Week-05-HW: Protein Design & Engineering Part II
Final Project Report: Computational Protein Engineering
🧬 PART A: Therapeutic Peptide Design for SOD1 (ALS)
1. Objective
Amyotrophic Lateral Sclerosis (ALS) is often linked to mutations in the SOD1 protein, such as the A4V variant, which leads to toxic protein aggregation. Our goal was to design a synthetic peptide binder to act as a “molecular shield,” stabilizing the protein and preventing aggregation.
2. Methodology & Results
We employed AI-driven strategies (PepMLM and moPPIt) to generate peptide candidates. By applying targeted design to residues 1-6 near the mutation site, we optimized the binding affinity.
- Optimized Candidate Result: Our lead design achieved a superior binding confidence with an ipTM score of 0.50.
- Structural Visualization: The AlphaFold visualization below shows the lead peptide effectively docking onto the target surface of the SOD1 protein.

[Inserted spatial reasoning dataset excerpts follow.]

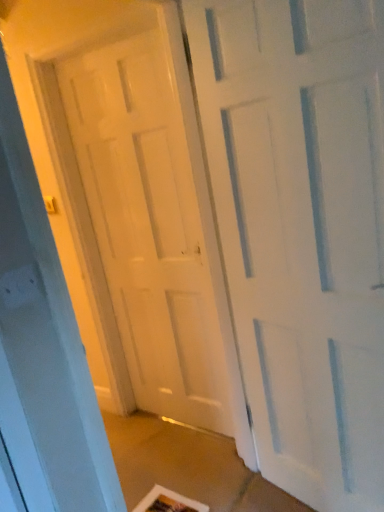
What do you see at coordinates (302, 229) in the screenshot? The image size is (384, 512). I see `white matte door at center, which is counted as the second door, starting from the back` at bounding box center [302, 229].

In order to click on white matte door at center, which is counted as the second door, starting from the back in this screenshot , I will do `click(302, 229)`.

How much space does white matte door at center, which is counted as the second door, starting from the back, occupy vertically?

It is 6.35 feet.

Where is `white glossy door at center, the first door from the back`? The width and height of the screenshot is (384, 512). white glossy door at center, the first door from the back is located at coordinates (147, 226).

What is the approximate height of white glossy door at center, positioned as the 2th door in front-to-back order?

white glossy door at center, positioned as the 2th door in front-to-back order, is 6.41 feet tall.

The image size is (384, 512). What do you see at coordinates (147, 226) in the screenshot?
I see `white glossy door at center, positioned as the 2th door in front-to-back order` at bounding box center [147, 226].

Where is `white matte door at center, which is counted as the second door, starting from the back`? The image size is (384, 512). white matte door at center, which is counted as the second door, starting from the back is located at coordinates (302, 229).

Is white glossy door at center, the first door from the back, at the right side of white matte door at center, which is counted as the second door, starting from the back?

Incorrect, white glossy door at center, the first door from the back, is not on the right side of white matte door at center, which is counted as the second door, starting from the back.

Which object is further away from the camera, white glossy door at center, positioned as the 2th door in front-to-back order, or white matte door at center, which is counted as the second door, starting from the back?

white glossy door at center, positioned as the 2th door in front-to-back order, is further from the camera.

Does point (163, 293) appear closer or farther from the camera than point (279, 339)?

Point (163, 293).

From the image's perspective, would you say white glossy door at center, the first door from the back, is shown under white matte door at center, which is counted as the second door, starting from the back?

No, from the image's perspective, white glossy door at center, the first door from the back, is not beneath white matte door at center, which is counted as the second door, starting from the back.

From a real-world perspective, is white glossy door at center, positioned as the 2th door in front-to-back order, on white matte door at center, which is the first door in front-to-back order?

Indeed, from a real-world perspective, white glossy door at center, positioned as the 2th door in front-to-back order, stands above white matte door at center, which is the first door in front-to-back order.

Considering the relative sizes of white glossy door at center, the first door from the back, and white matte door at center, which is counted as the second door, starting from the back, in the image provided, is white glossy door at center, the first door from the back, thinner than white matte door at center, which is counted as the second door, starting from the back,?

Indeed, white glossy door at center, the first door from the back, has a lesser width compared to white matte door at center, which is counted as the second door, starting from the back.

Is white glossy door at center, the first door from the back, shorter than white matte door at center, which is counted as the second door, starting from the back?

Incorrect, the height of white glossy door at center, the first door from the back, does not fall short of that of white matte door at center, which is counted as the second door, starting from the back.

Who is bigger, white glossy door at center, the first door from the back, or white matte door at center, which is the first door in front-to-back order?

white matte door at center, which is the first door in front-to-back order, is bigger.

Choose the correct answer: Is white glossy door at center, positioned as the 2th door in front-to-back order, inside white matte door at center, which is the first door in front-to-back order, or outside it?

The correct answer is: outside.

Is white glossy door at center, the first door from the back, far from white matte door at center, which is the first door in front-to-back order?

No, white glossy door at center, the first door from the back, is in close proximity to white matte door at center, which is the first door in front-to-back order.

Is white glossy door at center, positioned as the 2th door in front-to-back order, oriented towards white matte door at center, which is the first door in front-to-back order?

No, white glossy door at center, positioned as the 2th door in front-to-back order, does not turn towards white matte door at center, which is the first door in front-to-back order.

How many degrees apart are the facing directions of white glossy door at center, positioned as the 2th door in front-to-back order, and white matte door at center, which is the first door in front-to-back order?

15.4 degrees.

Measure the distance between white glossy door at center, the first door from the back, and white matte door at center, which is the first door in front-to-back order.

24.86 inches.

Find the location of `door behind the white matte door at center, which is counted as the second door, starting from the back`. door behind the white matte door at center, which is counted as the second door, starting from the back is located at coordinates (147, 226).

Considering the positions of objects white matte door at center, which is the first door in front-to-back order, and white glossy door at center, positioned as the 2th door in front-to-back order, in the image provided, who is more to the right, white matte door at center, which is the first door in front-to-back order, or white glossy door at center, positioned as the 2th door in front-to-back order,?

white matte door at center, which is the first door in front-to-back order, is more to the right.

Which object is further away from the camera, white matte door at center, which is counted as the second door, starting from the back, or white glossy door at center, the first door from the back?

white glossy door at center, the first door from the back, is further away from the camera.

Considering the positions of point (297, 243) and point (148, 281), is point (297, 243) closer or farther from the camera than point (148, 281)?

Clearly, point (297, 243) is closer to the camera than point (148, 281).

Looking at this image, from the image's perspective, is white matte door at center, which is counted as the second door, starting from the back, positioned above or below white glossy door at center, the first door from the back?

white matte door at center, which is counted as the second door, starting from the back, is situated lower than white glossy door at center, the first door from the back, in the image.

From a real-world perspective, which is physically above, white matte door at center, which is the first door in front-to-back order, or white glossy door at center, positioned as the 2th door in front-to-back order?

From a 3D spatial view, white glossy door at center, positioned as the 2th door in front-to-back order, is above.

Which of these two, white matte door at center, which is counted as the second door, starting from the back, or white glossy door at center, the first door from the back, is thinner?

With smaller width is white glossy door at center, the first door from the back.

Which of these two, white matte door at center, which is the first door in front-to-back order, or white glossy door at center, the first door from the back, stands taller?

white glossy door at center, the first door from the back.

Looking at the image, does white matte door at center, which is the first door in front-to-back order, seem bigger or smaller compared to white glossy door at center, the first door from the back?

white matte door at center, which is the first door in front-to-back order, is bigger than white glossy door at center, the first door from the back.

Would you say white matte door at center, which is the first door in front-to-back order, contains white glossy door at center, positioned as the 2th door in front-to-back order?

Definitely not — white glossy door at center, positioned as the 2th door in front-to-back order, is not inside white matte door at center, which is the first door in front-to-back order.

Are white matte door at center, which is counted as the second door, starting from the back, and white glossy door at center, the first door from the back, beside each other?

white matte door at center, which is counted as the second door, starting from the back, is not next to white glossy door at center, the first door from the back, and they're not touching.

Is white matte door at center, which is counted as the second door, starting from the back, positioned with its back to white glossy door at center, positioned as the 2th door in front-to-back order?

No, white matte door at center, which is counted as the second door, starting from the back, is not facing away from white glossy door at center, positioned as the 2th door in front-to-back order.

What's the angular difference between white matte door at center, which is the first door in front-to-back order, and white glossy door at center, positioned as the 2th door in front-to-back order,'s facing directions?

The facing directions of white matte door at center, which is the first door in front-to-back order, and white glossy door at center, positioned as the 2th door in front-to-back order, are 15.4 degrees apart.

Image resolution: width=384 pixels, height=512 pixels. In order to click on door on the right of white glossy door at center, positioned as the 2th door in front-to-back order in this screenshot , I will do `click(302, 229)`.

What are the coordinates of `door behind the white matte door at center, which is counted as the second door, starting from the back` in the screenshot? It's located at (147, 226).

Identify the location of door in front of the white glossy door at center, the first door from the back. This screenshot has width=384, height=512. (302, 229).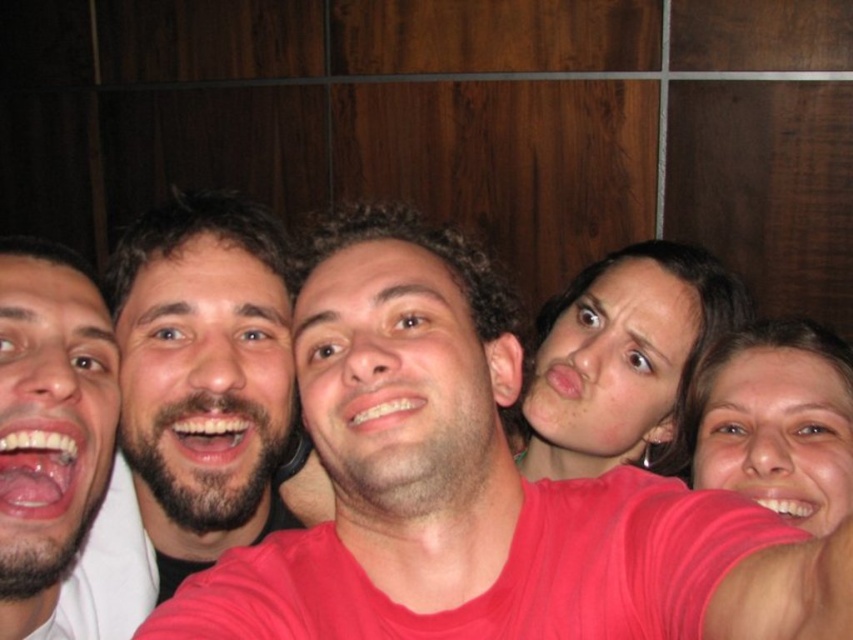
Question: Which object is closer to the camera taking this photo?

Choices:
 (A) smooth skin face at center
 (B) pink fabric shirt at center

Answer: (B)

Question: Is pink fabric shirt at center smaller than smooth skin face at center?

Choices:
 (A) yes
 (B) no

Answer: (B)

Question: Which of the following is the farthest from the observer?

Choices:
 (A) (631, 314)
 (B) (808, 625)

Answer: (A)

Question: Which of the following is the farthest from the observer?

Choices:
 (A) (642, 403)
 (B) (461, 448)

Answer: (A)

Question: Can you confirm if pink fabric shirt at center is positioned to the right of smooth skin face at center?

Choices:
 (A) no
 (B) yes

Answer: (A)

Question: Can you confirm if pink fabric shirt at center is positioned to the right of smooth skin face at center?

Choices:
 (A) yes
 (B) no

Answer: (B)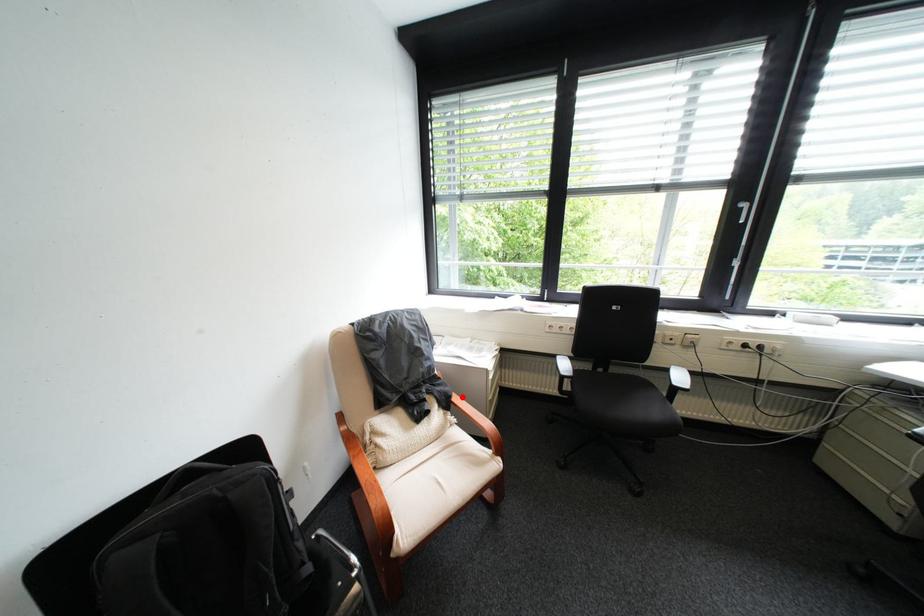
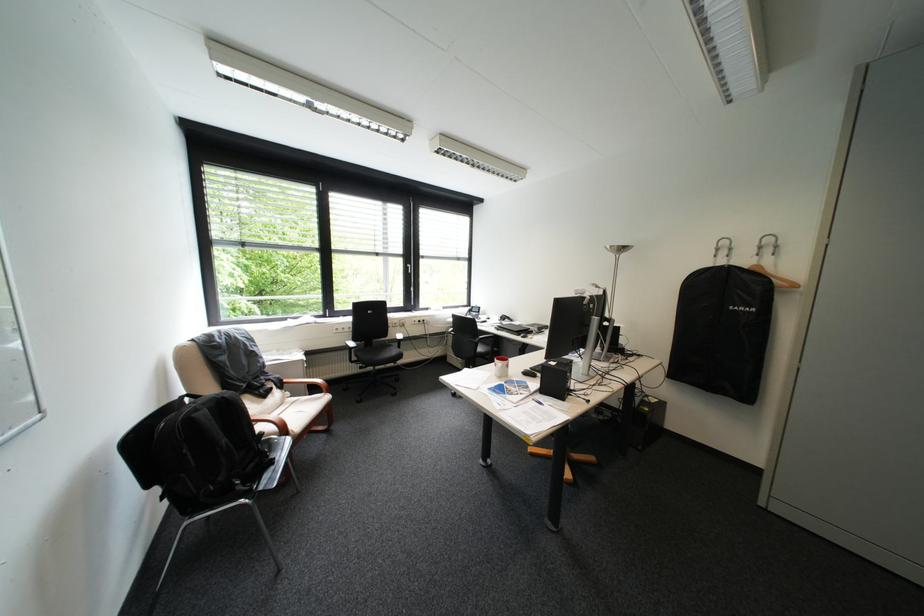
In the second image, find the point that corresponds to the highlighted location in the first image.

(294, 381)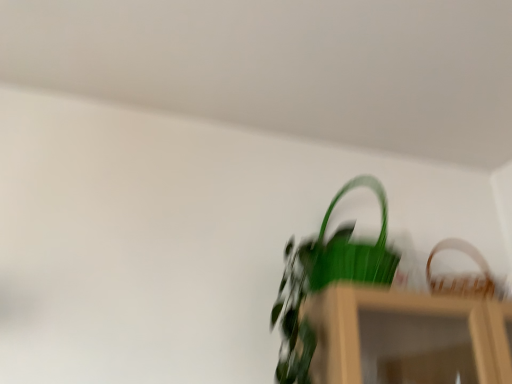
This screenshot has width=512, height=384. What do you see at coordinates (326, 279) in the screenshot?
I see `green matte plant at center` at bounding box center [326, 279].

I want to click on green matte plant at center, so click(x=326, y=279).

This screenshot has height=384, width=512. What do you see at coordinates (461, 274) in the screenshot? I see `wooden woven basket at upper right` at bounding box center [461, 274].

This screenshot has height=384, width=512. I want to click on wooden woven basket at upper right, so click(461, 274).

This screenshot has width=512, height=384. What are the coordinates of `green matte plant at center` in the screenshot? It's located at (326, 279).

Is green matte plant at center to the right of wooden woven basket at upper right from the viewer's perspective?

In fact, green matte plant at center is to the left of wooden woven basket at upper right.

Does green matte plant at center come behind wooden woven basket at upper right?

No.

Is point (320, 254) behind point (471, 248)?

No, (320, 254) is in front of (471, 248).

From the image's perspective, between green matte plant at center and wooden woven basket at upper right, which one is located above?

green matte plant at center is shown above in the image.

From a real-world perspective, who is located higher, green matte plant at center or wooden woven basket at upper right?

wooden woven basket at upper right is physically above.

Considering the relative sizes of green matte plant at center and wooden woven basket at upper right in the image provided, is green matte plant at center wider than wooden woven basket at upper right?

Yes.

From the picture: From their relative heights in the image, would you say green matte plant at center is taller or shorter than wooden woven basket at upper right?

In the image, green matte plant at center appears to be taller than wooden woven basket at upper right.

Which of these two, green matte plant at center or wooden woven basket at upper right, is smaller?

Smaller between the two is wooden woven basket at upper right.

Could wooden woven basket at upper right be considered to be inside green matte plant at center?

Actually, wooden woven basket at upper right is outside green matte plant at center.

Would you consider green matte plant at center to be distant from wooden woven basket at upper right?

green matte plant at center is actually quite close to wooden woven basket at upper right.

Is green matte plant at center positioned with its back to wooden woven basket at upper right?

green matte plant at center does not have its back to wooden woven basket at upper right.

How much distance is there between green matte plant at center and wooden woven basket at upper right?

green matte plant at center and wooden woven basket at upper right are 14.24 inches apart.

Identify the location of houseplant located in front of the wooden woven basket at upper right. (326, 279).

Which is more to the left, wooden woven basket at upper right or green matte plant at center?

Positioned to the left is green matte plant at center.

Relative to green matte plant at center, is wooden woven basket at upper right in front or behind?

Clearly, wooden woven basket at upper right is behind green matte plant at center.

Between point (429, 270) and point (326, 212), which one is positioned in front?

The point (326, 212) is in front.

From the image's perspective, is wooden woven basket at upper right under green matte plant at center?

Indeed, from the image's perspective, wooden woven basket at upper right is shown beneath green matte plant at center.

3. Physicochemical & Safety Profile
Using PeptiVerse, we validated the lead candidate for biological safety. The results confirm a high probability of success for therapeutic application.
- Solubility: 1.000 (Highly Soluble).
- Hemolysis: Non-hemolytic (Safe for human blood cells).

🦠 PART C: Phage Lysis Protein Engineering
1. The Challenge: Overcoming Bacterial Resistance
Bacteriophages use the L-Protein to perforate the bacterial cell wall. E. coli develops resistance by mutating the DnaJ chaperone, which is required for the L-protein to fold. Our objective was to engineer L-protein mutants that gain structural autonomy.
2. Structural Analysis of the Wild-Type Complex
We simulated the DnaJ (Chaperone) and L-Protein (Viral) complex using AlphaFold2 Multimer to identify stability gaps.
Sequence Coverage: The analysis shows that while DnaJ is highly conserved, the L-protein region has very low evolutionary coverage, highlighting its unique and unstable nature.

Structural Stability (pLDDT): The L-protein (Chain B) is consistently highlighted in red, indicating very low confidence (<50 pLDDT). This confirms the protein is intrinsically disordered and depends on DnaJ.

Interaction Matrix (PAE): The PAE plots confirm the specific interaction zones between the two chains. Lower error (blue) at the interface shows where the L-protein docks onto DnaJ.

3. Proposed Mutational Strategy
Based on the structural vulnerabilities identified, I propose 5 mutations to enhance autonomous folding and lysis efficiency:
| # | Mutation | Region | Engineering Goal |
|---|---|---|---|
| 1 | L25P | Soluble | Increase structural autonomy (DnaJ independence). |
| 2 | R14G | Soluble | Stabilize the domain responsible for folding. |
| 3 | F52L | Transmembrane | Enhance membrane insertion for faster killing. |
| 4 | W45A | Transmembrane | Optimize pore stability in the bacterial wall. |
| 5 | S31A | Soluble | Stabilize the N-terminal soluble domain. |
4. Conclusion: Defining Success
A successful mutant is defined by its ability to maintain a high Plaque Forming Unit (PFU) count even in DnaJ-deficient E. coli. Computationally, success is marked by an increased pLDDT score, showing that the L-protein has shifted from a disordered state (red) to a structured one (blue/cyan).
🏆 Final Synthesis
This project successfully combined Targeted Peptide Design for neurodegeneration and Structural Engineering for phage therapy. By using AI to bypass natural chaperones and enhance binding affinity, we have developed a blueprint for next-generation precision medicine.